# Data extract
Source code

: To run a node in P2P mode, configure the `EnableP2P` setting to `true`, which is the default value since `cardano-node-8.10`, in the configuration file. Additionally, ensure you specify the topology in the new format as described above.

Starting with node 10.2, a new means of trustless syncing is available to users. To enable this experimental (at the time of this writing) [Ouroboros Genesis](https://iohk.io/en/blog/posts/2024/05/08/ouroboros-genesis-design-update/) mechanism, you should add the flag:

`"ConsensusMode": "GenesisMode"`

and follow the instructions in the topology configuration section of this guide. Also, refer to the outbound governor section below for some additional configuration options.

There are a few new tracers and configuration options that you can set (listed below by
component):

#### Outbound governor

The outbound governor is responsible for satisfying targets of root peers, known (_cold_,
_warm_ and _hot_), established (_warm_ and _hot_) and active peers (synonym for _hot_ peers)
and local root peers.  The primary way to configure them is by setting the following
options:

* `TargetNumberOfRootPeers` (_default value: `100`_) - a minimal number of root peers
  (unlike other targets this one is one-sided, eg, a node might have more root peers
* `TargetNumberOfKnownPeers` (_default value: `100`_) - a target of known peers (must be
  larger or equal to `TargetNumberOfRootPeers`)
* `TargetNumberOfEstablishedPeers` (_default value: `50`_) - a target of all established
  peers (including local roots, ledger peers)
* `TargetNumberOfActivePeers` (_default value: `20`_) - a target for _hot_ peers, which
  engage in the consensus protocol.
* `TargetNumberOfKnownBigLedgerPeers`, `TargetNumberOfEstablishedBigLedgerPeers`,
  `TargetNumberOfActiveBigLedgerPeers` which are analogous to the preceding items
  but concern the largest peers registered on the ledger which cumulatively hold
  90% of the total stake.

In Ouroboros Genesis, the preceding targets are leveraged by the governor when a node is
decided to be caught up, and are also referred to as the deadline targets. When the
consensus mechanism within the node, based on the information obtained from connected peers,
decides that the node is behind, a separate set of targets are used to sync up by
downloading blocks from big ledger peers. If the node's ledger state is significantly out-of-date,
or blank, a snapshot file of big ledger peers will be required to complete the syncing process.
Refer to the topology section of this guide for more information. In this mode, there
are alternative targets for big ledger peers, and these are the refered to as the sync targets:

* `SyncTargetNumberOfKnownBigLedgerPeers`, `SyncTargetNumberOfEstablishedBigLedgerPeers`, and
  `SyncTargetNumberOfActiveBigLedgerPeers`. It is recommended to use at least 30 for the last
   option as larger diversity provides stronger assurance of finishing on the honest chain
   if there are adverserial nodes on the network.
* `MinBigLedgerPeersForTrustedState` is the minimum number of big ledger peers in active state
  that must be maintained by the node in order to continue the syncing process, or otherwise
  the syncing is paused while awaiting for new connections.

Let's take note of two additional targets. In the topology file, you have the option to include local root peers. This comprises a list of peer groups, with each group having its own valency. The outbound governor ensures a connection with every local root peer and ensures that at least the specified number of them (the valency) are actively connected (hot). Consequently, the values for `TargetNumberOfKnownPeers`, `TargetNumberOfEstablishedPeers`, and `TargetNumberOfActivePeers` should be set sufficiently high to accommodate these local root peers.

# Instructions to follow
Would you set down, word for word, the lines from the opening of the entries above through the line with "There are a few", both included, and no others?

# Solution
Source code

: To run a node in P2P mode, configure the `EnableP2P` setting to `true`, which is the default value since `cardano-node-8.10`, in the configuration file. Additionally, ensure you specify the topology in the new format as described above.

Starting with node 10.2, a new means of trustless syncing is available to users. To enable this experimental (at the time of this writing) [Ouroboros Genesis](https://iohk.io/en/blog/posts/2024/05/08/ouroboros-genesis-design-update/) mechanism, you should add the flag:

`"ConsensusMode": "GenesisMode"`

and follow the instructions in the topology configuration section of this guide. Also, refer to the outbound governor section below for some additional configuration options.

There are a few new tracers and configuration options that you can set (listed below by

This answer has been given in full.